(REQUIRED ACTION): Copy every line from the records that holds the word "round".
------ DATA TO PROCESS
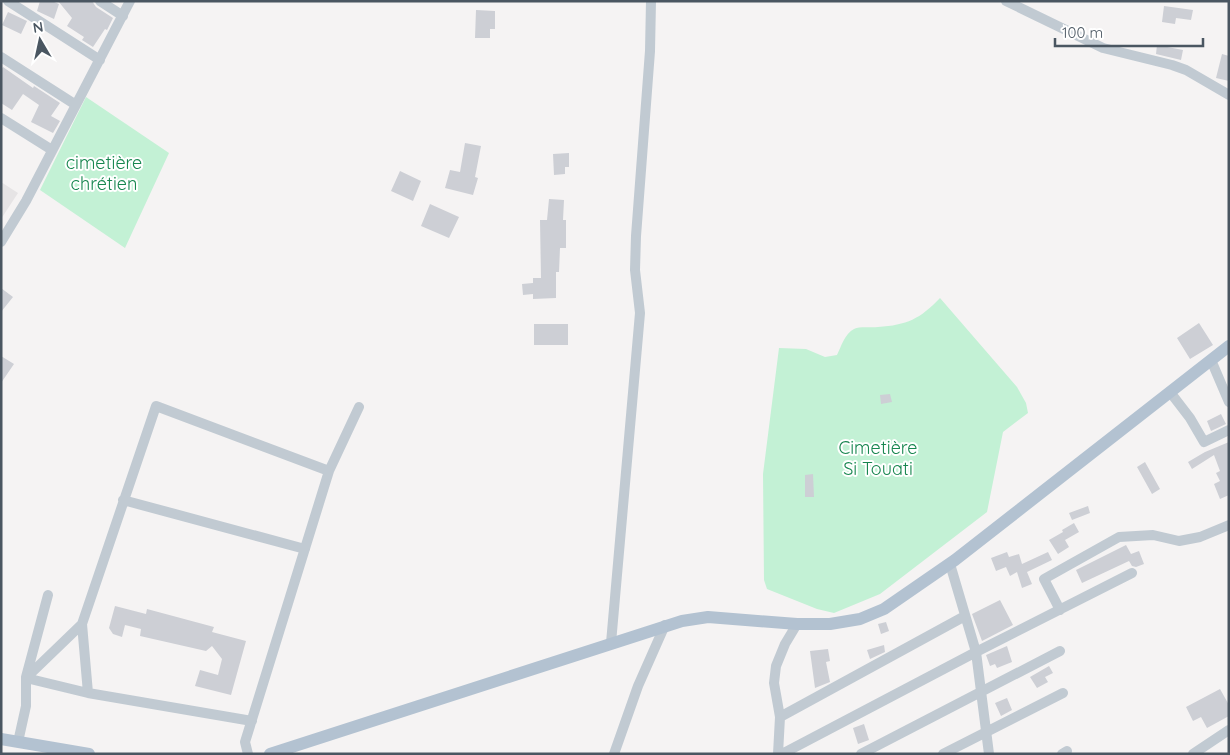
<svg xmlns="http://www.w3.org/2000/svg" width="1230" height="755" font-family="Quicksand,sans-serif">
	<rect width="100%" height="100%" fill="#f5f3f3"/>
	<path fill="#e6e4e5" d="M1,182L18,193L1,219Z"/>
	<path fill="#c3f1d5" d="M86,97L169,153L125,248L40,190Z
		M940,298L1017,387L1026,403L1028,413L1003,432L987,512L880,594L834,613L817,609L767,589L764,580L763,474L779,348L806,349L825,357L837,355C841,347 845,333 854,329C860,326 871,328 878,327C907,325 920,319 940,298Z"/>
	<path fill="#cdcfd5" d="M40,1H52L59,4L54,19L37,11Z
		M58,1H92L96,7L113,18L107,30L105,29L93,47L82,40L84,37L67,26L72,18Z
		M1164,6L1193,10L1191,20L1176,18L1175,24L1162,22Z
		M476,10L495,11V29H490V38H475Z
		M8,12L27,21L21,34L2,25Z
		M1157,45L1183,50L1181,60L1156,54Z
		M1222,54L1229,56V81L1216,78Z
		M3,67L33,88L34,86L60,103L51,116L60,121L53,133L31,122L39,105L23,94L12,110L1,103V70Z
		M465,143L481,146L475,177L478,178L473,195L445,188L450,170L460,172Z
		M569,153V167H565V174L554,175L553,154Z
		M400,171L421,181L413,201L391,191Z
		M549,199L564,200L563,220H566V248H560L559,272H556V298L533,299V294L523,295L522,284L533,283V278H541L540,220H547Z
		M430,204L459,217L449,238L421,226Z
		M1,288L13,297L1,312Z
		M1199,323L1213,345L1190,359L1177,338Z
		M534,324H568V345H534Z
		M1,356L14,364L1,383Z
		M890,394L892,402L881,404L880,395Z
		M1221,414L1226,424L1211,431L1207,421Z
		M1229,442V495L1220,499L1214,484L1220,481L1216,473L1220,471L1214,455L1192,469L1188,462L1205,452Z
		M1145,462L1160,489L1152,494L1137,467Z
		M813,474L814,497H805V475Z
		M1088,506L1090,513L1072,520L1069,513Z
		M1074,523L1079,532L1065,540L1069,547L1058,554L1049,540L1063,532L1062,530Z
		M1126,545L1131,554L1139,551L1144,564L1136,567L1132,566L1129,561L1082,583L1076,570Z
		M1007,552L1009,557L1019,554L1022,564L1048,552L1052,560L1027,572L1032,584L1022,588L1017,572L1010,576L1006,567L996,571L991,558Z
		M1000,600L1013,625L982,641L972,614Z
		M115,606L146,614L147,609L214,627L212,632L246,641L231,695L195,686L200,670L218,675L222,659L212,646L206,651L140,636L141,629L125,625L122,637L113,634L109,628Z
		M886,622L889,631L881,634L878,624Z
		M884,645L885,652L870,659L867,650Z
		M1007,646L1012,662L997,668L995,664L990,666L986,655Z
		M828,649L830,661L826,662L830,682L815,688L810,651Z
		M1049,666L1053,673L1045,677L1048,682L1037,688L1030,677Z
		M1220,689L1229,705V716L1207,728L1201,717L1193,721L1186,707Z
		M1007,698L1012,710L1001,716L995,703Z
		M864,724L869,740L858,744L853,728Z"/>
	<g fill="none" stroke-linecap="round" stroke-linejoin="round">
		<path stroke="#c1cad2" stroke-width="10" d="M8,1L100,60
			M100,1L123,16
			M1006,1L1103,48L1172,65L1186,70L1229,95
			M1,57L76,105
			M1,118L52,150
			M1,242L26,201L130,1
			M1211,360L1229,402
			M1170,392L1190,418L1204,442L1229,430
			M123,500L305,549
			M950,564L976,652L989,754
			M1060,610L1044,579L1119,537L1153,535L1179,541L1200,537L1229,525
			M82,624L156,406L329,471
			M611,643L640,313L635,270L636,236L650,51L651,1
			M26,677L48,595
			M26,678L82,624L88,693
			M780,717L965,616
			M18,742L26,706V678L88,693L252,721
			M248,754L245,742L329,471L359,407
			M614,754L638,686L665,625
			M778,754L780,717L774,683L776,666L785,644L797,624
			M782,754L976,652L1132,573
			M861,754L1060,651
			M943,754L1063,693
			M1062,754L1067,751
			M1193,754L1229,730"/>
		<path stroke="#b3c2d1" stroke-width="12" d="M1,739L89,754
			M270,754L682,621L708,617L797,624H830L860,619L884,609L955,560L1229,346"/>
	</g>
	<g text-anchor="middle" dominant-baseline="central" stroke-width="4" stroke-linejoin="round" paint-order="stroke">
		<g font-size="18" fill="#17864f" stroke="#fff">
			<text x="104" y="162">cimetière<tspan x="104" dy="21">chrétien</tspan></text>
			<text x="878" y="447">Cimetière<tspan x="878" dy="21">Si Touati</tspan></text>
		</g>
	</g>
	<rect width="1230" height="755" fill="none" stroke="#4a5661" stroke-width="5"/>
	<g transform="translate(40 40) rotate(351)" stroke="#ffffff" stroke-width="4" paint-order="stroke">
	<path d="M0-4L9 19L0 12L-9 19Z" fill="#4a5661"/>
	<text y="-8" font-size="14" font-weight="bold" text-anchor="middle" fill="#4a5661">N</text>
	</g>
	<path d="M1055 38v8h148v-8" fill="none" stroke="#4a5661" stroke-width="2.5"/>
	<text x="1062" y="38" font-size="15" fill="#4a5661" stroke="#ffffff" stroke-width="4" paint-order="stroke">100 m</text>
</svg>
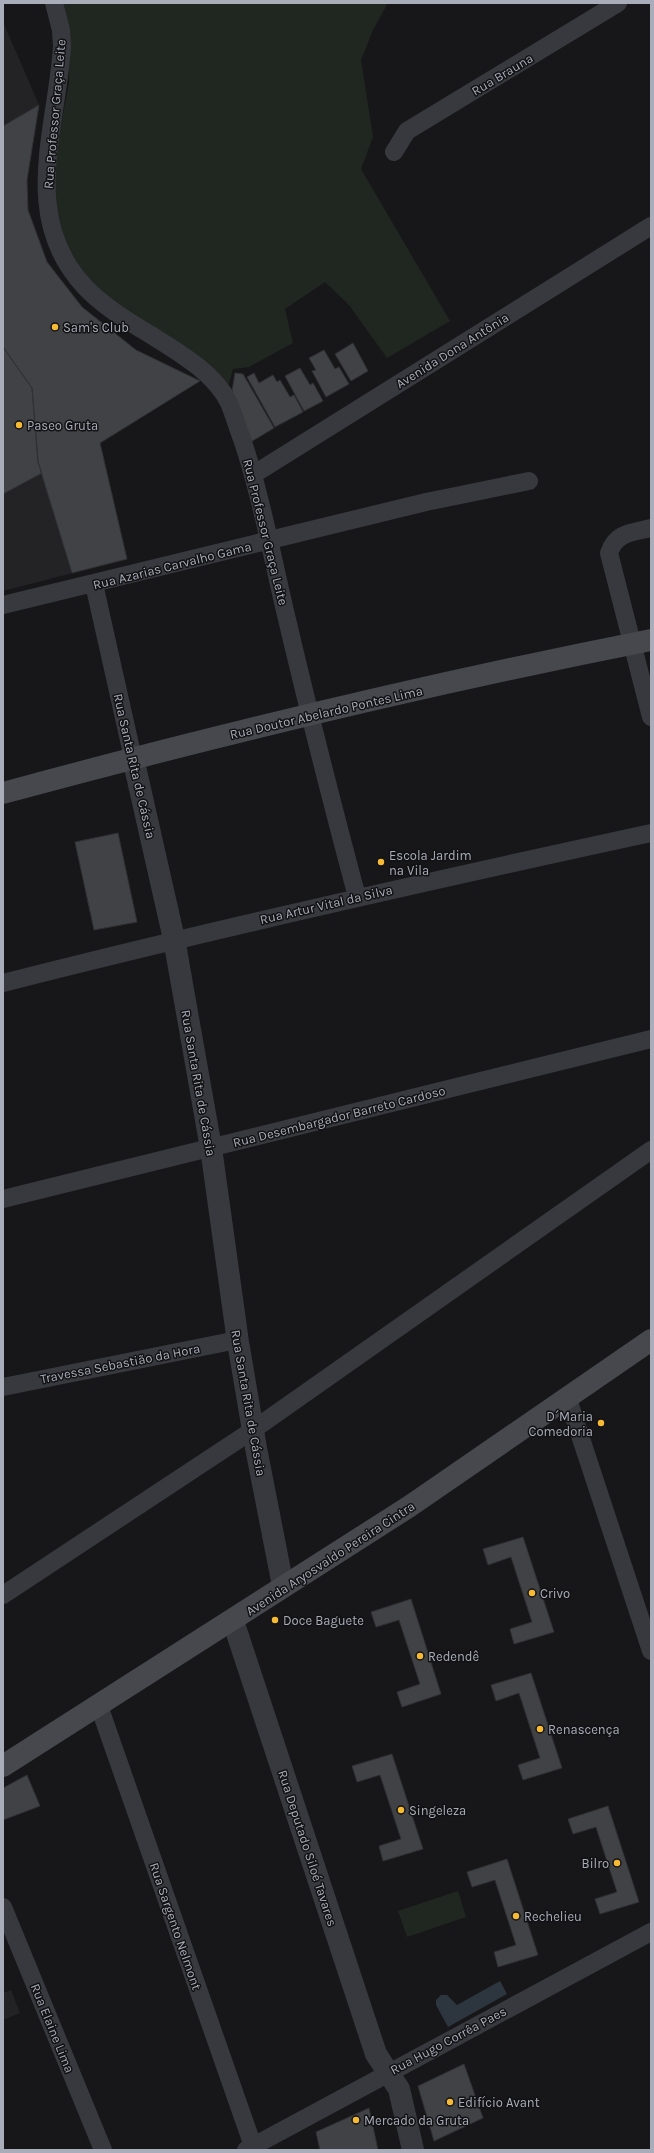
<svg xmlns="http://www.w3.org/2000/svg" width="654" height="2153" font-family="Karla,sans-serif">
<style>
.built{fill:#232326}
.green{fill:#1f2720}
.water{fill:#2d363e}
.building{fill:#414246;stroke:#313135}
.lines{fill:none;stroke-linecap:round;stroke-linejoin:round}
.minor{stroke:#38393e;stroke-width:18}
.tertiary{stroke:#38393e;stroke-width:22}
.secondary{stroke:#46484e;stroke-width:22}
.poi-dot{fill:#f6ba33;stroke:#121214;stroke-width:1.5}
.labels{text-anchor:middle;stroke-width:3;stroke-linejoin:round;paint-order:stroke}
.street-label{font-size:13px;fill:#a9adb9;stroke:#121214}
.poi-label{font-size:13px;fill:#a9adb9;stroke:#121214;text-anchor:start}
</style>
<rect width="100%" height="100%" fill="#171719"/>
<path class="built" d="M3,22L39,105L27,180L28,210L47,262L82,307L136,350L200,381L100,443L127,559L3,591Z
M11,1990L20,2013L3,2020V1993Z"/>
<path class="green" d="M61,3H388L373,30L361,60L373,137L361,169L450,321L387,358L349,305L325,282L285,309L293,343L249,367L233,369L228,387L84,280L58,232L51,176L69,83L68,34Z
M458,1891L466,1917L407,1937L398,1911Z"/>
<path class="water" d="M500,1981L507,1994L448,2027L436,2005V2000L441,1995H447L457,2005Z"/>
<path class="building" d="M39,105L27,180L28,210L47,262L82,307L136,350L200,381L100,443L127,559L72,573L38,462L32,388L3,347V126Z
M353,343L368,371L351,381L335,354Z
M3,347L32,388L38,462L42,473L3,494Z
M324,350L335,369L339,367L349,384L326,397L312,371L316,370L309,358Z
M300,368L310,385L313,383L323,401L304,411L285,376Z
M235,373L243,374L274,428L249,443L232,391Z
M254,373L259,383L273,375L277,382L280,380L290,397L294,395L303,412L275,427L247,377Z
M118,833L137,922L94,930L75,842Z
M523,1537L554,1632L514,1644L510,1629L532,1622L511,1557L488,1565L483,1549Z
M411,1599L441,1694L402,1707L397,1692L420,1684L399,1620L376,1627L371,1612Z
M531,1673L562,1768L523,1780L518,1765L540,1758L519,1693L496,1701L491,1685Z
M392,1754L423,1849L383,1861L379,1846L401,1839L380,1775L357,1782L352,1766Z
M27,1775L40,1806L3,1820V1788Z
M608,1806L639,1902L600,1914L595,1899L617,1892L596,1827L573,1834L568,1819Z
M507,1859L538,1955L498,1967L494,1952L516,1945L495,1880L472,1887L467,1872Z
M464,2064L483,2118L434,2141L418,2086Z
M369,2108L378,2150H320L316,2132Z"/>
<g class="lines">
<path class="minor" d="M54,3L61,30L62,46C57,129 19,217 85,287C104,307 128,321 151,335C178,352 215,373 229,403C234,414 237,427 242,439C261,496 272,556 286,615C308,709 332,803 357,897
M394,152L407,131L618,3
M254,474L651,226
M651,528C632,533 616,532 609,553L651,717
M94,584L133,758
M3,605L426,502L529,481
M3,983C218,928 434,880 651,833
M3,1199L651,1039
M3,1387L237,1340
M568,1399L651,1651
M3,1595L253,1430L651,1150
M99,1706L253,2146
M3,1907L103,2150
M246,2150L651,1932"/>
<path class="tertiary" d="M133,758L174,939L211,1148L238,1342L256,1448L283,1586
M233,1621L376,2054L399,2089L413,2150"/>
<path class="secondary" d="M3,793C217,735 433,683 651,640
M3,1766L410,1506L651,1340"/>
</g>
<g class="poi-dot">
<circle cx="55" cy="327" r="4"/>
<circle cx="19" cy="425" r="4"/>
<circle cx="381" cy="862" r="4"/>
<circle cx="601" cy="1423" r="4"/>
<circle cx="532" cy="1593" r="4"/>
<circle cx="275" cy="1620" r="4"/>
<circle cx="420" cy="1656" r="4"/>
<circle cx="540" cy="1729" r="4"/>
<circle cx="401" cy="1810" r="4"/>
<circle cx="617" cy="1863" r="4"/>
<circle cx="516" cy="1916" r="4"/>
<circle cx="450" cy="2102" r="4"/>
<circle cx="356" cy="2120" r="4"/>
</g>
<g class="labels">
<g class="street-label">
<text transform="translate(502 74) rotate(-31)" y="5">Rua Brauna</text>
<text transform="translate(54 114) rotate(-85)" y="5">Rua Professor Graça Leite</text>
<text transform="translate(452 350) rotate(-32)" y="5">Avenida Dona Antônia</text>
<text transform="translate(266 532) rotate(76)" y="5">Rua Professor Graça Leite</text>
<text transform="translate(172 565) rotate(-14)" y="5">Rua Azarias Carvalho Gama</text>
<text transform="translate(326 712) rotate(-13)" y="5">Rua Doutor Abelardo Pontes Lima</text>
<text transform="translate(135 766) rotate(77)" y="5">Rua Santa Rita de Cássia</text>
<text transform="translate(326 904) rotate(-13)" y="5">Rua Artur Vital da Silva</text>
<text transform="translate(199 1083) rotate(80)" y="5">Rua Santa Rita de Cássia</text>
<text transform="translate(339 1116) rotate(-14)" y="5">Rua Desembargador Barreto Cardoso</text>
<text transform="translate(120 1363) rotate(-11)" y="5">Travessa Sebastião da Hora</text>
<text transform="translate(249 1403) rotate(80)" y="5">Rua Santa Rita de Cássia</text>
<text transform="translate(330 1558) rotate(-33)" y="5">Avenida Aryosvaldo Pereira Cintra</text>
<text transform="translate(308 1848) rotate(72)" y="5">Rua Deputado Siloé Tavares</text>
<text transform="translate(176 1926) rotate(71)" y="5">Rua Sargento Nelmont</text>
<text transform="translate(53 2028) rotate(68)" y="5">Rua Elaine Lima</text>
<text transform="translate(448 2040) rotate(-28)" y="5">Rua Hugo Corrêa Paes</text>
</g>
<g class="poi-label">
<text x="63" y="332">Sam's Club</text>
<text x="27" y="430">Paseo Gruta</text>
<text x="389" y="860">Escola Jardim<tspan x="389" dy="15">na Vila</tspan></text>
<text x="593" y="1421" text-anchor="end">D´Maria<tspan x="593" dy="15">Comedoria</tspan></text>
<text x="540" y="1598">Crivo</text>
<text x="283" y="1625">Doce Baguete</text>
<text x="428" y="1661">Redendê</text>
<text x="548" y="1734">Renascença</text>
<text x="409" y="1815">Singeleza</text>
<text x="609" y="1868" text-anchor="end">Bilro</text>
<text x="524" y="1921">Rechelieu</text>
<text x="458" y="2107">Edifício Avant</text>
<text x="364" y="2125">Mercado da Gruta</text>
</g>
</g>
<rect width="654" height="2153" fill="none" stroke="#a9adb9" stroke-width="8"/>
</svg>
------------
(SOLVED EXERCISE):
	<g fill="none" stroke-linecap="round" stroke-linejoin="round">
	<g text-anchor="middle" dominant-baseline="central" stroke-width="4" stroke-linejoin="round" paint-order="stroke">
.lines{fill:none;stroke-linecap:round;stroke-linejoin:round}
.labels{text-anchor:middle;stroke-width:3;stroke-linejoin:round;paint-order:stroke}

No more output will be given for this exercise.